Q.8   Describe the basic elements of a project planning.                                          10
      Answer:
      Elements of Project Plan
      The process of developing the project plan varies from organization to organization, but
      any project plan must contain the following elements:
            Overview: short summary of the objectives and scope of the project.
            Objectives: This contains a more detailed statement of goals or target to be
             achieved.
            General Approach: This section describes both the managerial and the
             technical approaches to the work.

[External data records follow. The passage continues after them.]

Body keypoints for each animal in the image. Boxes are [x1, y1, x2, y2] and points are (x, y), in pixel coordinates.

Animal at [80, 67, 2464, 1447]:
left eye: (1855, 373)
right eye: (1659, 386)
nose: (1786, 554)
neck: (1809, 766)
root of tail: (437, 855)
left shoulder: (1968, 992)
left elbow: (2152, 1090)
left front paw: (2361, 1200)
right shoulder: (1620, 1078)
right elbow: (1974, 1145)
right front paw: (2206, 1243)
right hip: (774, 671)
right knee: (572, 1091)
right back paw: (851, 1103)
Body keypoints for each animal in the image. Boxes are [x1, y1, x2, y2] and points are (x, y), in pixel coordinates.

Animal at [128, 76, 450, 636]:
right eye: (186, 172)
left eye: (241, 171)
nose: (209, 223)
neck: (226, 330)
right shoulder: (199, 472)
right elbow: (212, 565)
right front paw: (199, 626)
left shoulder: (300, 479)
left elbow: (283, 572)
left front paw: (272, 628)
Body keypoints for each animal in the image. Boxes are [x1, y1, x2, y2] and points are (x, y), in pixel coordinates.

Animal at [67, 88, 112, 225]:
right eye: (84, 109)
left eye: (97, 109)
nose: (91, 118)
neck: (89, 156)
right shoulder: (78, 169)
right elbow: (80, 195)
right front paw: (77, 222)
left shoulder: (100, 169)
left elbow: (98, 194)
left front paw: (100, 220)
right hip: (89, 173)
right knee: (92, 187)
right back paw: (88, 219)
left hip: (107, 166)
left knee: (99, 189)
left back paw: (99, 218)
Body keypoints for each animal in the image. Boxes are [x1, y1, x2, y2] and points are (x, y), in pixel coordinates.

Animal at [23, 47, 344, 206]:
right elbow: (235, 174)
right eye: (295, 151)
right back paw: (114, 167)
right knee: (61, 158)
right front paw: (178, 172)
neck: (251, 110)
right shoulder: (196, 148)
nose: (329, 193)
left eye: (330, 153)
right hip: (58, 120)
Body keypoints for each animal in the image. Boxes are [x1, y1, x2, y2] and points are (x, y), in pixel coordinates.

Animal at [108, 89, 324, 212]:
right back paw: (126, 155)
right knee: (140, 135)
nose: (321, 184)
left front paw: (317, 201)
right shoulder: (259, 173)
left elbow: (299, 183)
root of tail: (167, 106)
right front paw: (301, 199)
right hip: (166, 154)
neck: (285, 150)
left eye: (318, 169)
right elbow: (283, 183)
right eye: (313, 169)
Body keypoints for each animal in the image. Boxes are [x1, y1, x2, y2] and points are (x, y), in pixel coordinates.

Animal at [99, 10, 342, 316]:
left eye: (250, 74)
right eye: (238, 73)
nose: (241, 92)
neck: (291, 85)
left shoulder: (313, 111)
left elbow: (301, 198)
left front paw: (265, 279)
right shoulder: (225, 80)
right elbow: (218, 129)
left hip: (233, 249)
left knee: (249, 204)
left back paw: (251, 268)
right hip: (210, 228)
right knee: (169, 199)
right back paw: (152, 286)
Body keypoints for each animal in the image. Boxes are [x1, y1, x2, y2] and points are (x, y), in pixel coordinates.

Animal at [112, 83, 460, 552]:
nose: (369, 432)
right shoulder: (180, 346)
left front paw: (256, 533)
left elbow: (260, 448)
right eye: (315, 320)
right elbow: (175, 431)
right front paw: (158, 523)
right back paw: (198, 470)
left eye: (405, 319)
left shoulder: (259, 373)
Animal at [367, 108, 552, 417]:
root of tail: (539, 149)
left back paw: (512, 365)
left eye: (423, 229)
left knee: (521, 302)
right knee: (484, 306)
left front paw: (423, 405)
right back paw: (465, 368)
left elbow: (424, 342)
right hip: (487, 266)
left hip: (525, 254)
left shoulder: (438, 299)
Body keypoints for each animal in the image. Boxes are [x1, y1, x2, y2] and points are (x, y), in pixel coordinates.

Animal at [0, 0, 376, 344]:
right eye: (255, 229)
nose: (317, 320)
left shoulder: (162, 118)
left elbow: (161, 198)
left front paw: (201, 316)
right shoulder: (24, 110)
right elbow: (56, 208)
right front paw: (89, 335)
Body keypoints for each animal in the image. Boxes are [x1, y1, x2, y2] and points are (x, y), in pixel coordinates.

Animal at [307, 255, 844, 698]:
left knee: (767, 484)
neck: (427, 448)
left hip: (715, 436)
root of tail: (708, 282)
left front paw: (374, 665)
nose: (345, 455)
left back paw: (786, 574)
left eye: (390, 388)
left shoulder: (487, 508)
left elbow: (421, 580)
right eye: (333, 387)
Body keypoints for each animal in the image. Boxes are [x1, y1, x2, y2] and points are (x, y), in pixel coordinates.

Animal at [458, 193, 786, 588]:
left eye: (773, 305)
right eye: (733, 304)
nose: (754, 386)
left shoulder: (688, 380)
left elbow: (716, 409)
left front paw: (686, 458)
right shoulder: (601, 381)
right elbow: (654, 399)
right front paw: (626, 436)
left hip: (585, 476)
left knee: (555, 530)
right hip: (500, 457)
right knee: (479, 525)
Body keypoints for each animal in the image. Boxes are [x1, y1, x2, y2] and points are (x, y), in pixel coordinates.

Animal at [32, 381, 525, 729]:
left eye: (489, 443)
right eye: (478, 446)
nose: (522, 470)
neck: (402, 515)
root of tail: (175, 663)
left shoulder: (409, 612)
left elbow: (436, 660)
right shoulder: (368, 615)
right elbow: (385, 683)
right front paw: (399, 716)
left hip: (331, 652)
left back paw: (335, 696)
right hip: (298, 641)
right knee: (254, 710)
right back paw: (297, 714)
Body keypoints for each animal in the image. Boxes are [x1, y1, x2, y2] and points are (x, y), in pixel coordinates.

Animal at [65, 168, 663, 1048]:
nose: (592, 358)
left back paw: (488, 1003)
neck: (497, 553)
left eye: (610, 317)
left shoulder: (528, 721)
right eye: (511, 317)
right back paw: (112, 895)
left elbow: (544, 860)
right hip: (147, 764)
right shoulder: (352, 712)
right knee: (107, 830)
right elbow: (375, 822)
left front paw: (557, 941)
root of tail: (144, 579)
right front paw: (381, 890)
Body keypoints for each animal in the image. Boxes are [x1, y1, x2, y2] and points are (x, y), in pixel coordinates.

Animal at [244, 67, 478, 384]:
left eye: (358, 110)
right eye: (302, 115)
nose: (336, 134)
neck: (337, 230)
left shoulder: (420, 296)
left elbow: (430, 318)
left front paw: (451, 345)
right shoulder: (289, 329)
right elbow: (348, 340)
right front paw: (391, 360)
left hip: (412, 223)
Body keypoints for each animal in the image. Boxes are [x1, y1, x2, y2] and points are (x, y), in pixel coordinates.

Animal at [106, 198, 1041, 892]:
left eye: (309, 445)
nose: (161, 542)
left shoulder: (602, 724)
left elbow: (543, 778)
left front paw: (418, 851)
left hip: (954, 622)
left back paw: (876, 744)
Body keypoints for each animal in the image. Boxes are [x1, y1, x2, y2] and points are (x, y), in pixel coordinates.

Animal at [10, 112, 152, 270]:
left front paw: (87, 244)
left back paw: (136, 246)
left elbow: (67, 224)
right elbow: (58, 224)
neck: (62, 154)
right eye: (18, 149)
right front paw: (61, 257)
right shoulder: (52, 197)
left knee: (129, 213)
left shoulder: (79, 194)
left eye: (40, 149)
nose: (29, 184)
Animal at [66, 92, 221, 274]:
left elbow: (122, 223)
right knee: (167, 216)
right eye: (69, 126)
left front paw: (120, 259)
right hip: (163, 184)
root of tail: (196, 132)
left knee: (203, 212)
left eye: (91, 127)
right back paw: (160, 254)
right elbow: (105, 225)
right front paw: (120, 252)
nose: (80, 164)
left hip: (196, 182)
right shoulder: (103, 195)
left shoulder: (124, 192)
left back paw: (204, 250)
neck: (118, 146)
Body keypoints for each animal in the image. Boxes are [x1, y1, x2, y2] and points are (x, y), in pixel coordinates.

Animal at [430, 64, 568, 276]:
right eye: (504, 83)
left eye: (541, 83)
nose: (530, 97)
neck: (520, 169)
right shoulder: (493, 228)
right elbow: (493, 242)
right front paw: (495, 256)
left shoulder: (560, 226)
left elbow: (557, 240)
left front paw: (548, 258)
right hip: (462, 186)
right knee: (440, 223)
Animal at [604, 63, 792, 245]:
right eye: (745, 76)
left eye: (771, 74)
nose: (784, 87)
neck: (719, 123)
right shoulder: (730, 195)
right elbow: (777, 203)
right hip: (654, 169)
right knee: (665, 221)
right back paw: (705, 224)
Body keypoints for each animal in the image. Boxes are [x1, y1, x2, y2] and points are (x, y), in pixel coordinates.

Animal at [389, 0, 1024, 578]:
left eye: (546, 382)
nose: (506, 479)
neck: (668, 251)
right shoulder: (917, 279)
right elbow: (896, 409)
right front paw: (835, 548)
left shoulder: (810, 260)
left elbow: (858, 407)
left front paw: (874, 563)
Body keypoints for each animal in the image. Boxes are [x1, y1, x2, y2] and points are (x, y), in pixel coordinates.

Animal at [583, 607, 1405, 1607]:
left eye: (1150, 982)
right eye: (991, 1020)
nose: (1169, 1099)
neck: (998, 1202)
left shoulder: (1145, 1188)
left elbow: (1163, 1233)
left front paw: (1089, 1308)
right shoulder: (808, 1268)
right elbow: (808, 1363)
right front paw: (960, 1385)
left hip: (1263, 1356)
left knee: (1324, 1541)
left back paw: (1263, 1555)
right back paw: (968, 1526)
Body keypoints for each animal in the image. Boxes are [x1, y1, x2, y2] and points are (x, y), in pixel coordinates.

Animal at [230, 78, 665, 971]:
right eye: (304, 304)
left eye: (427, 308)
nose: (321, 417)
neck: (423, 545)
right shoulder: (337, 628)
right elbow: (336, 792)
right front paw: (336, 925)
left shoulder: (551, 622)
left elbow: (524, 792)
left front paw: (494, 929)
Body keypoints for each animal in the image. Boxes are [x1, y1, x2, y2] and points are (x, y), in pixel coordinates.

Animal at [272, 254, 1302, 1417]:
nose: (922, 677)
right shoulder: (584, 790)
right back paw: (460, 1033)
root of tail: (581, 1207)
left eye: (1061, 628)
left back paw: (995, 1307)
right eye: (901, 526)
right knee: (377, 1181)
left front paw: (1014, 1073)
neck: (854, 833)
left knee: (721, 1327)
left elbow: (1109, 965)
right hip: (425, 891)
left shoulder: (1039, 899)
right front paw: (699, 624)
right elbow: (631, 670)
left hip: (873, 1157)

            Contractual Aspects: includes a complete list and description of all reporting
             requirements.
            Schedules: plan showing when individual or group activities will be started and
             completed
            Budget: plan expenditures required to achieve objectives.
            Resources: resource requirements are detailed by tasks.
            Personnel: this section lists the expected personnel requirements of the project.
            Risk management plan: covers any type of unwanted problems that could
             affect the project.
            Evaluation: need to evaluate financially and technically against standards and
             by methods established at the project’s inception.
Q.9. Define Machine Home and Part Origin. Mention the advantages of Computer 10
     Numerical Control (CNC) over Numerical Control (NC).
      Answer:
          Machine Home (Machine Zero) – a location set once by the machine
           manufacturer.
          Part Origin (Part Zero) – a location determined by the NC part programmer.
      Advantages of CNC over NC:
         New machine functions can be “easily” added to a CNC system.
         A CNC controller can store, edit, and execute programmed instructions.
         Direct Numerical Control (DNC) – several CNC machines can be linked
           together to a main computer (programs can be downloaded to any CNC machine
           in the network).
         Distributive Numerical Control – several DNC systems can be networked to
           form a large distributive numerical control system.
Q.10. Mention the application of following lathe accessories:                                     10
          i. Lathe Chuck
         ii. Faceplate
        iii. Mandrels
        iv. Rests
      Answer:
      Lathe Chuck:
      Used for holding and rotating a work piece in lathe. Components of any regular of
      irregular can be held. Attached to the spindle with bolts with the back plate screwed on
      spindle nose. Mainly two types: universal or three jaw chuck and four jaw chuck
      (independent).
      Faceplate:
      Used for holding the chuck in lathe. It is very heavy and has strong ribs. Nuts and bolts
      are used for clamping the chuck with it. Has thread in a hole in center so that it can be
      fit into the spindle nose.
Mandrels:
It is a shaft made of high carbon steel and mounted between the centers. It is used for
holding the pre drilled work pieces for outside machining. It is always rotated with the
help of a dog and it is never placed in a chuck.
Rests:
It is used to support a long slender job, which is turned between centers. It prevents the
bending of work piece which is cause due to its own weight and vibrations of the
cutting forces. It is generally used when length to diameter ratio is around 1: 10-12.
Mainly of two types: steady and follower.